On Jan. 19, Pfizer posted data showing that its vaccine likely works against the mutant. The company tested blood samples from people who had been vaccinated and found that their antibodies — immune proteins that can latch onto the surface of a virus — worked equally in preventing the U.K. strain and the original Wuhan strain from infecting cells in the lab. (The study has not gone through the standard process of scientific peer review.)
A quick rundown of what antibodies can (and can’t) tell us about COVID-19
But Burton, an antibody expert, is concerned by additional mutations found in the Brazil and South Africa variants. For the latter strain, there’s already preliminary evidence that the antibodies of people who have recovered from COVID-19 don’t always block the virus from infecting.
“I think you could be hopeful that you would get at least some level of protection from the vaccines,” Burton said. “But the true answer here is we don’t know for sure.”
His lab is studying antibodies that recognize both the coronavirus SARS-CoV-2 and the coronavirus responsible for the 2002-03 SARS outbreak. The hope is that any antibodies capable of grabbing onto both coronaviruses also would likely work against multiple SARS-CoV-2, making them a useful therapy.
Similar work is happening among local biotechs. Inovio was the world’s second company to conduct a clinical trial of a COVID-19 vaccine, which it designed at its San Diego lab. Broderick said the company’s researchers routinely scour online databases for new coronavirus sequences and use computer modeling to project how certain mutations would alter the virus’ structure.

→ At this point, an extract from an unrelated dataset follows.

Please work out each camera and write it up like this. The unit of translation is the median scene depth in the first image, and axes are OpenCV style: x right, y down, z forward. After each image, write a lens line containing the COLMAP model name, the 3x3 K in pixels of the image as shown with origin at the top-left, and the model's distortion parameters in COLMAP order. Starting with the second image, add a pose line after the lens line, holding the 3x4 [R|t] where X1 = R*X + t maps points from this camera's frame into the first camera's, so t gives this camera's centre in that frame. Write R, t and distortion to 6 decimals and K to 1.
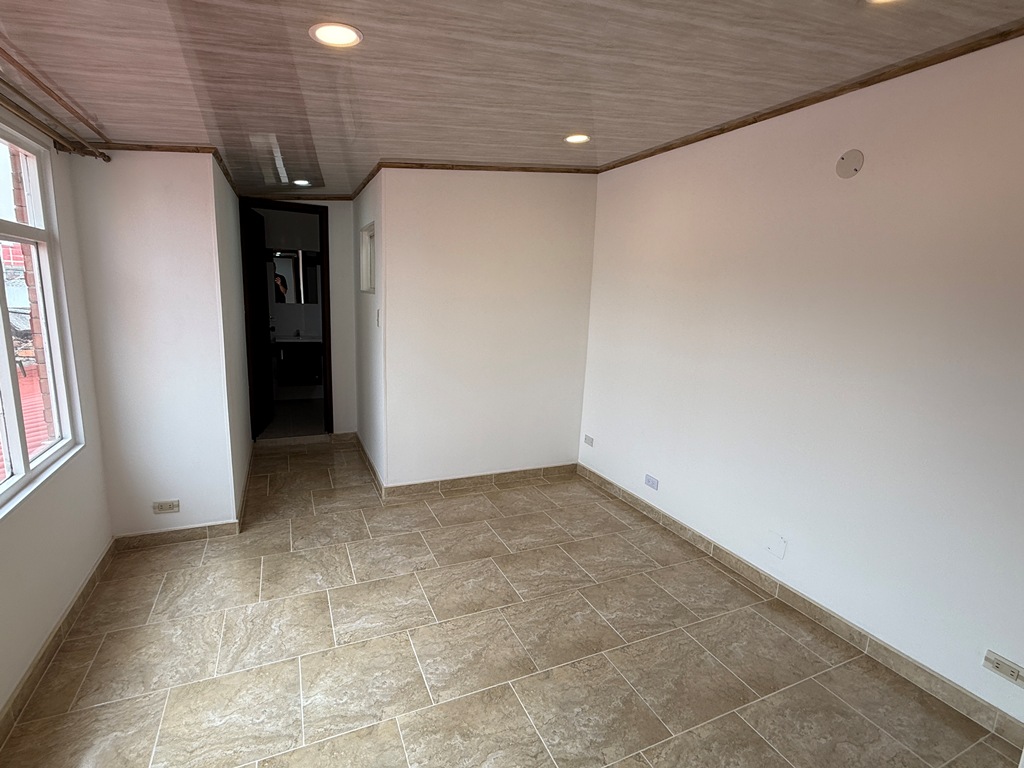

She added that, if necessary, the company can adjust its vaccine, which uses DNA to teach the body to recognize the coronavirus.
Joseph Payne, chief executive of Arcturus Therapeutics, another local biotech, said the same. Similar to Inovio, the company’s COVID-19 vaccine uses a snippet of the virus’s genetic code, but in the form of a molecule known as messenger RNA. Pfizer’s and Moderna’s vaccines essentially use the same strategy.
All of these vaccines are based on the virus’s genetic code, allowing scientists to quickly tweak their design based on the sequence of a new strain.
“If there’s a different mutation out there, all you have to do is swap out one little element,” Payne said. “It could be very quickly addressed — a matter of weeks, not months.”
But for the moment, retooling vaccines is less pressing than quickly deploying existing doses to as many people as possible. San Diego County officials say the region’s goal is to administer 25,000 doses a day and vaccinate 1.9 million residents by July (each of whom will need two shots to maximize immunity).
The need for a vaccine to help quell the pandemic was reinforced Jan. 22 when the county reported a single-day record 79 COVID-19 deaths, just two days after the previous record of 65. COVID-19 deaths, which are generally reported by the county days or weeks after they occur, are one of the last metrics to rise after a surge and one of the last to fall. So is intensive care unit capacity. The county reported 437 COVID-19 ICU patients throughout the region’s hospitals Jan. 22, a hair below the single-day total of 438 reported the day before.
The region also recorded 68 new hospitalizations and 2,847 coronavirus cases. That’s an uptick in cases from recent days, but there were plenty of backlogged cases among the 49,000 tests the county received — more than twice the seven-day average.